Saturday, June 21, 2014

Southeast Asia travel prep

I've made great strides in preparing for my upcoming Southeast Asia tour. I had some free time on Friday, so I took the subway to Anguk Station and climbed a tall, sinister, sweaty hill to the Vietnamese embassy to apply for my visa. I was expecting a grand, colonial-style brick building with curtained windows, armed guards in crisp uniforms, and velvety carpet floors, but what I found was a series of squat little huts with peeling white paint and asthmatic air conditioning. The rusty gate hung half-open and the tiny apron of rough asphalt inside was empty. There wasn't a single Vietnamese person in sight. Behind the desk in Hut B4 was a young, surly, sniffy, trilingual Korean woman just back from lunch, who imperiously asked for my passport and jabbed an application form and a pen at me. I filled it out while the other supplicants, a sharp-dressed harabeoji with his two hyperactive grandchildren and a harassed salarywoman, hovered in the background. Ten minutes later, I had a pink slip in my hand commanding me to bring ₩95,000 to this very hut at 5:00 p.m. on Friday the 27th of June. Boom. Visa applied for. 
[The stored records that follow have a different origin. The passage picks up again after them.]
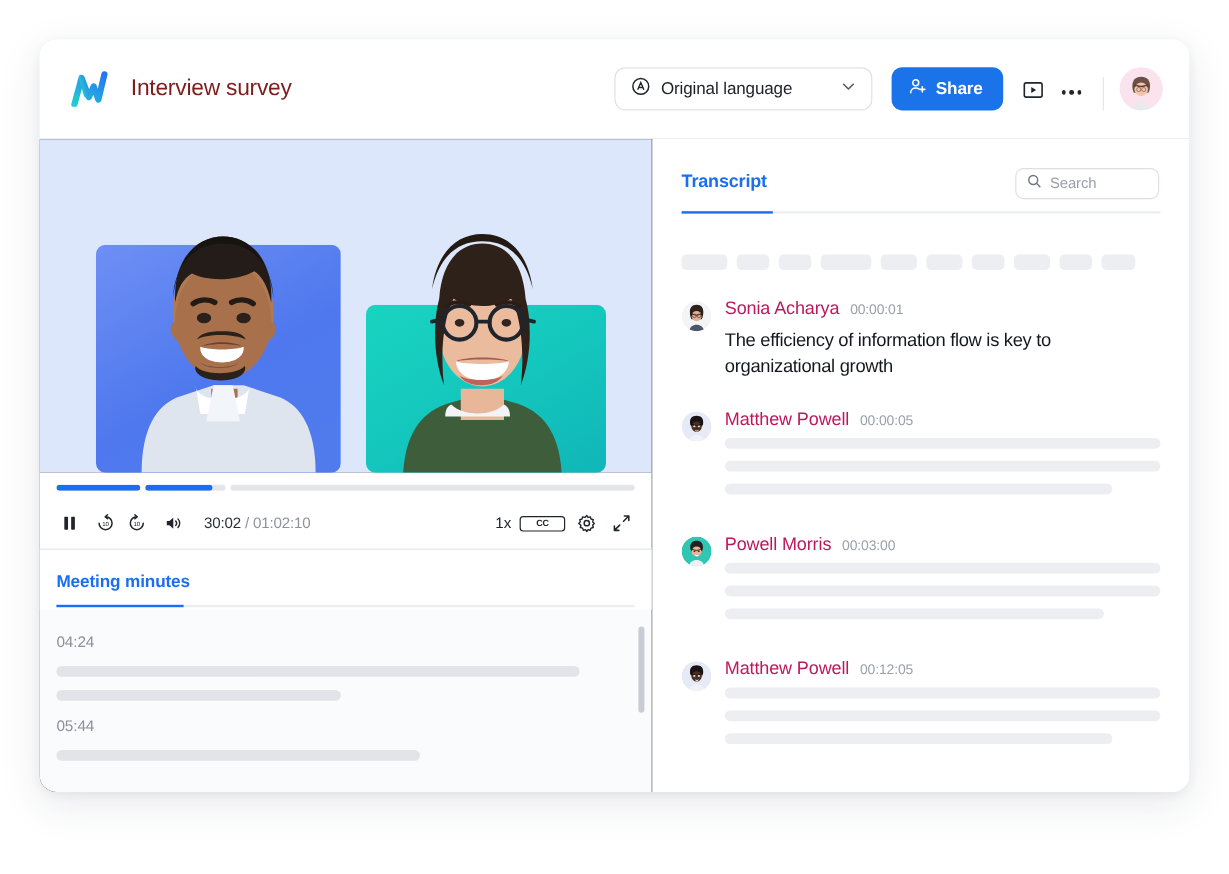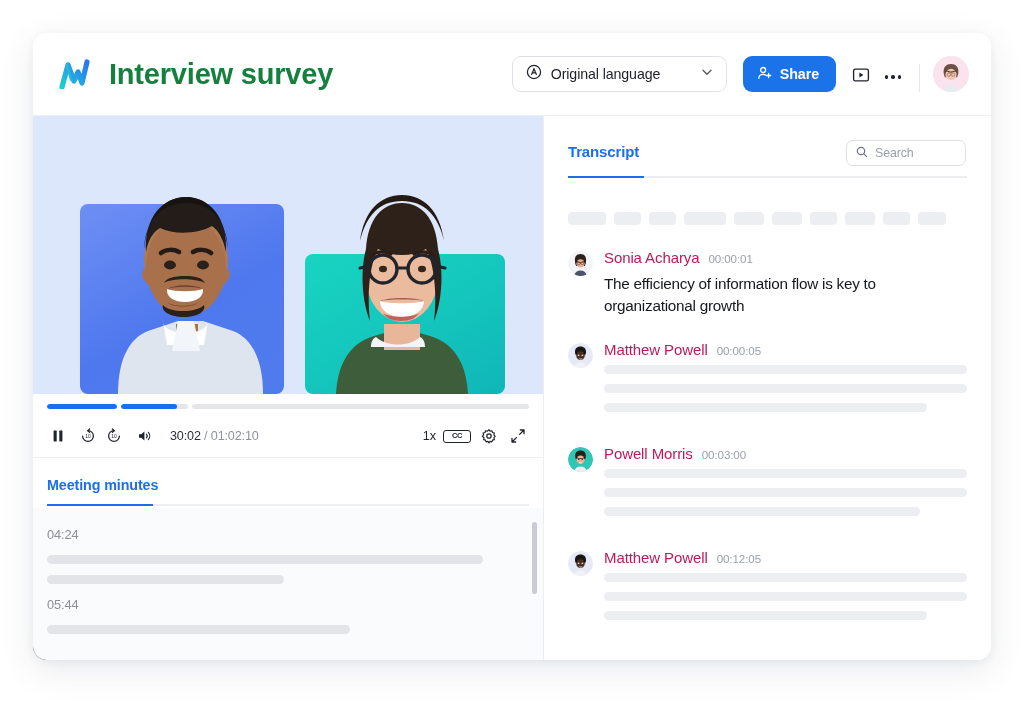--- a/index.html
+++ b/index.html
@@ -30,23 +30,23 @@
     flex: 0 0 83px;
     display: flex;
     align-items: center;
     padding: 0 22px 0 25px;
     border-bottom: 1px solid #eceef2;
     background: #fff;
   }
   .brand { display: flex; align-items: center; gap: 15px; }
   .logo-mark { width: 36px; height: 30px; display:block; }
   .app-title {
-    font-size: 29px;
-    font-weight: 700;
-    color: #15803d;
+    font-size: 19px;
+    font-weight: 400;
+    color: #7f1d1d;
     letter-spacing: -.2px;
   }
   .header-right {
     margin-left: auto;
     display: flex;
     align-items: flex-end;
     gap: 0;
   }
 
   .lang-select {
@@ -157,21 +157,21 @@
     margin-left: 11px;
     font-size: 12.6px;
     color: #2a2e36;
     letter-spacing: -.15px;
     white-space: nowrap;
   }
   .time .total { color: #8d929c; }
   .ctrl-right { margin-left: auto; display: flex; align-items: center; gap: 7px; }
   .speed { font-size: 12.6px; color: #20242c; cursor: pointer; }
   .cc-box {
-    width: 28px; height: 13px; border: 1.4px solid #20242c; border-radius: 3px;
+    width: 38px; height: 13px; border: 1.4px solid #20242c; border-radius: 3px;
     display: flex; align-items: center; justify-content: center;
     font-size: 7.5px; font-weight: 700; color: #20242c; letter-spacing: -.3px;
     cursor: pointer; line-height: 1;
   }
 
   
   .minutes { flex: 1; display: flex; flex-direction: column; min-height: 0; background: #fafbfc; }
   .tabs-row { padding: 18px 14px 2px 14px; background: #fff; }
   .tab {
     display: inline-block;

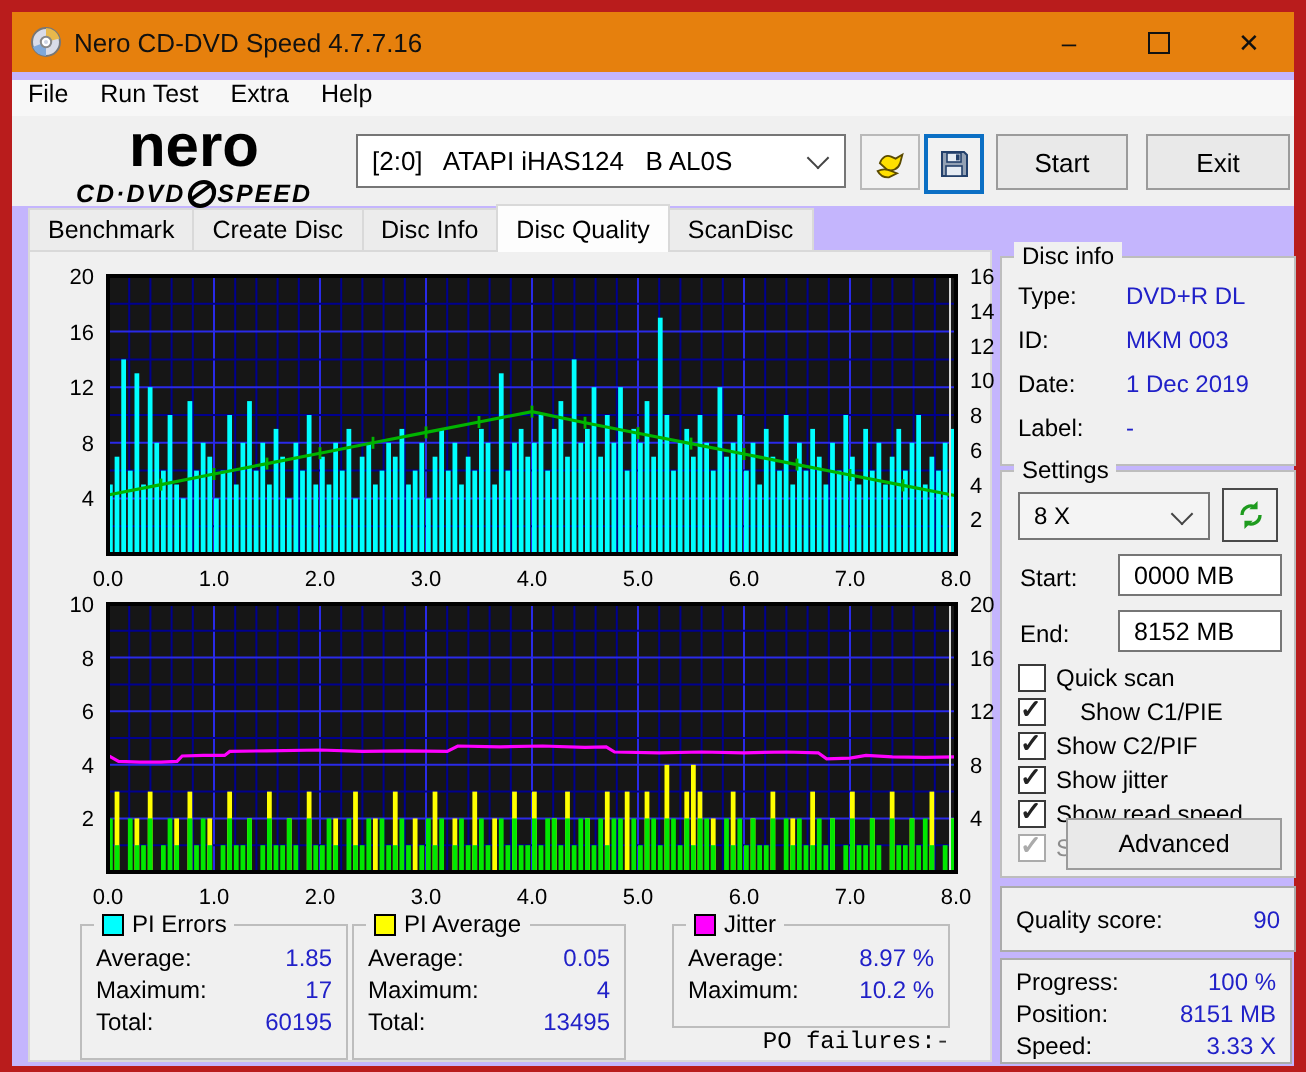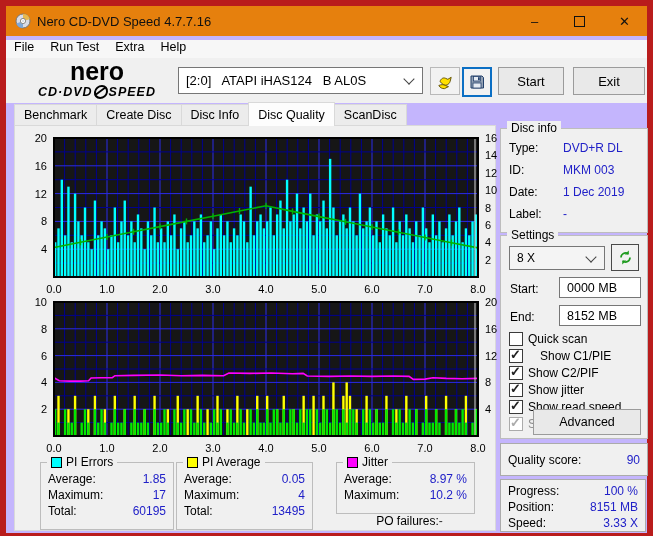--- a/index.html
+++ b/index.html
@@ -22,21 +22,21 @@
   .titlebar .title{font-size:13px;color:#111;}
   .wincontrols{position:absolute;right:0;top:0;height:30px;display:flex;}
   .wbtn{width:45px;height:30px;display:flex;align-items:center;justify-content:center;font-size:13px;color:#111;}
   .wbtn .maxbox{width:9px;height:9px;border:1px solid #111;}
   
   .menubar{position:absolute;left:0;top:34px;width:641px;height:22px;background:#F7F7F7;border-bottom:1px solid #E9E9E9;display:flex;align-items:flex-start;}
   .menuitem{padding:0 8px;font-size:12.5px;}
   
   .toolbar{position:absolute;left:0;top:52px;width:641px;height:45px;background:#F0F0F0;}
   .logo{position:absolute;left:16px;top:1px;width:150px;text-align:center;line-height:1;}
-  .logo .l1{font-size:25px;font-weight:800;letter-spacing:0px;color:#000;}
+  .logo .l1{font-size:30px;font-weight:800;letter-spacing:0px;color:#000;}
   .logo .l2{font-size:12.5px;font-weight:700;font-style:italic;letter-spacing:1px;color:#000;margin-top:1px;display:flex;align-items:center;justify-content:center;gap:1px;}
   .discglyph{width:10px;height:10px;border:2px solid #000;border-radius:50%;position:relative;display:inline-block;transform:skewX(-8deg);}
   .discglyph::after{content:"";position:absolute;left:-1px;top:3px;width:11px;height:2px;background:#000;transform:rotate(-40deg);}
   .combo{background:#fff;border:1px solid #767676;position:absolute;display:flex;align-items:center;}
   .combo .val{padding-left:7px;flex:1;white-space:pre;overflow:hidden;}
   .chev{width:7px;height:7px;border-right:1.5px solid #444;border-bottom:1.5px solid #444;transform:rotate(45deg);margin-right:9px;margin-top:-3px;}
   #drive-combo{left:172px;top:9px;width:243px;height:25px;font-size:13px;}
   .toolbtn{position:absolute;top:9px;width:28px;height:26px;background:#F2F2F2;border:1px solid #B9B9B9;display:flex;align-items:center;justify-content:center;}
   #hand-btn{left:424px;}
   #save-btn{left:456px;border:2px solid #0B6FC4;width:26px;}
@@ -78,21 +78,21 @@
   #advanced-btn{position:absolute;left:32px;top:172px;width:106px;height:24px;background:#E9E9E9;border:1px solid #9B9B9B;display:flex;align-items:center;justify-content:center;font-size:12.5px;}
   .panelbox{position:absolute;border:1px solid #ABABAB;background:#F0F0F0;}
   #qualitybox{left:494px;top:437px;width:146px;height:31px;display:flex;align-items:center;}
   #qualitybox .grow{width:100%;}
   #progressbox{left:494px;top:473px;width:146px;height:53px;padding-top:3px;box-sizing:border-box;}
   
   #pie-box{left:18px;top:456px;width:132px;height:66px;margin-left:16px;}
   #pif-box{left:170px;top:456px;width:135px;height:66px;}
   #jit-box{left:330px;top:456px;width:137px;height:50px;}
   .statrows{padding-top:8px;}
-  #po-row{position:absolute;left:334px;top:508px;width:131px;display:flex;justify-content:center;padding:0 4px;}
+  #po-row{position:absolute;left:334px;top:508px;width:131px;display:flex;justify-content:flex-end;padding:0 4px;font-family:Liberation Mono, monospace;}
   #po-row .val{color:#333;}
 </style>
 </head>
 <body>
 
 <div class="window">
 
   <div class="titlebar">
     <svg class="appicon" viewBox="0 0 16 16">
       <circle cx="8" cy="8" r="7" fill="#D9DCE8" stroke="#777"></circle>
I took a cab to Itaewon and the international clinic there to get some immunizations. Dr. Kim, educated in the United States and almost wholly without an accent, gave it to me straight: according to the CDC, I didn't need malaria meds unless I'd be traveling to the uncharted interior of Vietnam or Cambodia. As long as I was sticking to the cities, I'd be fine. After a two-minute discussion, the good doctor directed me to his head nurse, who jabbed me with a 6-month flu shot, a three-year typhoid injection, and a first-time hepatitis A vaccine, which I was instructed to renew in half a year's time. The harridan scribbled three entries into a vaccination card, thrust it at me, took my payment of ₩143,000, and bowed me out of the waiting room. My arm was sore for the rest of the day. I attended a World Cup-themed dinner party in Hyehwa later that rainy evening and raising beer bottles to my lips became an unpleasant chore. 
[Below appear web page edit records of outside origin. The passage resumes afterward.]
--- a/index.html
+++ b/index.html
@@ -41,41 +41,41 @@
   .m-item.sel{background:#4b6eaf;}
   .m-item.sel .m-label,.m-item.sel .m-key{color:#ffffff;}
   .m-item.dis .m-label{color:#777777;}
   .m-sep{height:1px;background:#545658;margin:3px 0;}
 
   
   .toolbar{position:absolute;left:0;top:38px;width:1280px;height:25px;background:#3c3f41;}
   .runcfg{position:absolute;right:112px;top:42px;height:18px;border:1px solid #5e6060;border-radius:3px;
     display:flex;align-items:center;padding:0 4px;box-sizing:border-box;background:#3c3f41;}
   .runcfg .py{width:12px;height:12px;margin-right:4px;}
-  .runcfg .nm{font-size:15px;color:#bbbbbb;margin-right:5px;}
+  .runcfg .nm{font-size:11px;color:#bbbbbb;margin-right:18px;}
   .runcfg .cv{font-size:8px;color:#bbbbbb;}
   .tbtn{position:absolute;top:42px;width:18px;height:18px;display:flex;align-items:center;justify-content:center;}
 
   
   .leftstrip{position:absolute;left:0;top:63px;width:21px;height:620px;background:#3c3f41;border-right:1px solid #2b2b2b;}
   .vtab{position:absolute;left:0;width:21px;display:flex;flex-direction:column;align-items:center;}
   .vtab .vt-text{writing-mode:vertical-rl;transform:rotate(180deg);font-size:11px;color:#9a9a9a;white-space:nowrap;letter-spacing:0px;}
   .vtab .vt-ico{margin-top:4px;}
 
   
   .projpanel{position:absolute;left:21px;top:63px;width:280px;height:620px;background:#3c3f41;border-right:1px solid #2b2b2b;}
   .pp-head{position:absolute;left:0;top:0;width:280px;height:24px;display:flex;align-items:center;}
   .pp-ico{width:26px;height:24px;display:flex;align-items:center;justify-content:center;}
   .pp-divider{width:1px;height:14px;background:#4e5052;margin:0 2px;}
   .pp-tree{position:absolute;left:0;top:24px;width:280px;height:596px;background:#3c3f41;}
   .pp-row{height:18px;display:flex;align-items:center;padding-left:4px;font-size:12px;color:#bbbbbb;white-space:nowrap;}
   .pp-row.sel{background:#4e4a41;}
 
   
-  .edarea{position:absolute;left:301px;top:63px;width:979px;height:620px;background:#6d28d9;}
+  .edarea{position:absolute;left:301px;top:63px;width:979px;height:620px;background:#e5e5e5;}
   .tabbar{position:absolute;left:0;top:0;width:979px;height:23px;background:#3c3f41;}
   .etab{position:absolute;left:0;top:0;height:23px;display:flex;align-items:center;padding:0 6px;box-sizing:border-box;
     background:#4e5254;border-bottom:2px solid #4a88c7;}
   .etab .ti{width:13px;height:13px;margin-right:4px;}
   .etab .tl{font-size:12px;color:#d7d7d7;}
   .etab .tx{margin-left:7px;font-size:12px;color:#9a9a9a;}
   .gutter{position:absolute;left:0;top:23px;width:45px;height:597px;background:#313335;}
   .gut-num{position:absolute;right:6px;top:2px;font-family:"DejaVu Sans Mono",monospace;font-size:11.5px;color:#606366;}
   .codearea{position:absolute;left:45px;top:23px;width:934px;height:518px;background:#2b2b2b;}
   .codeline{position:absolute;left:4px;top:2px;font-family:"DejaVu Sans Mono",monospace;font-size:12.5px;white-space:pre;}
I have also successfully reserved a four-berth soft sleeper on the SE3, the two-day train from Hanoi to Ho Chi Minh City departing at eleven o'clock on the evening of July 14th. Seat 61 recommended Vietnam Impressive as the best travel agency for booking train tickets, and not without reason. I was very impressed with their fast service and their clear, forthright run-down of timetables and payment information. I'd recommend them to anyone. Their notification request system seems a bit spotty, but less than 24 hours after I sent a follow-up e-mail, I had payment and reservation confirmation in my inbox. My view of Vietnam is going to look like this: 

Reckless Wonder


So...yeah. Flights are reserved, hotels are booked, train tickets will be waiting for me, and everything's go for launch on July 12.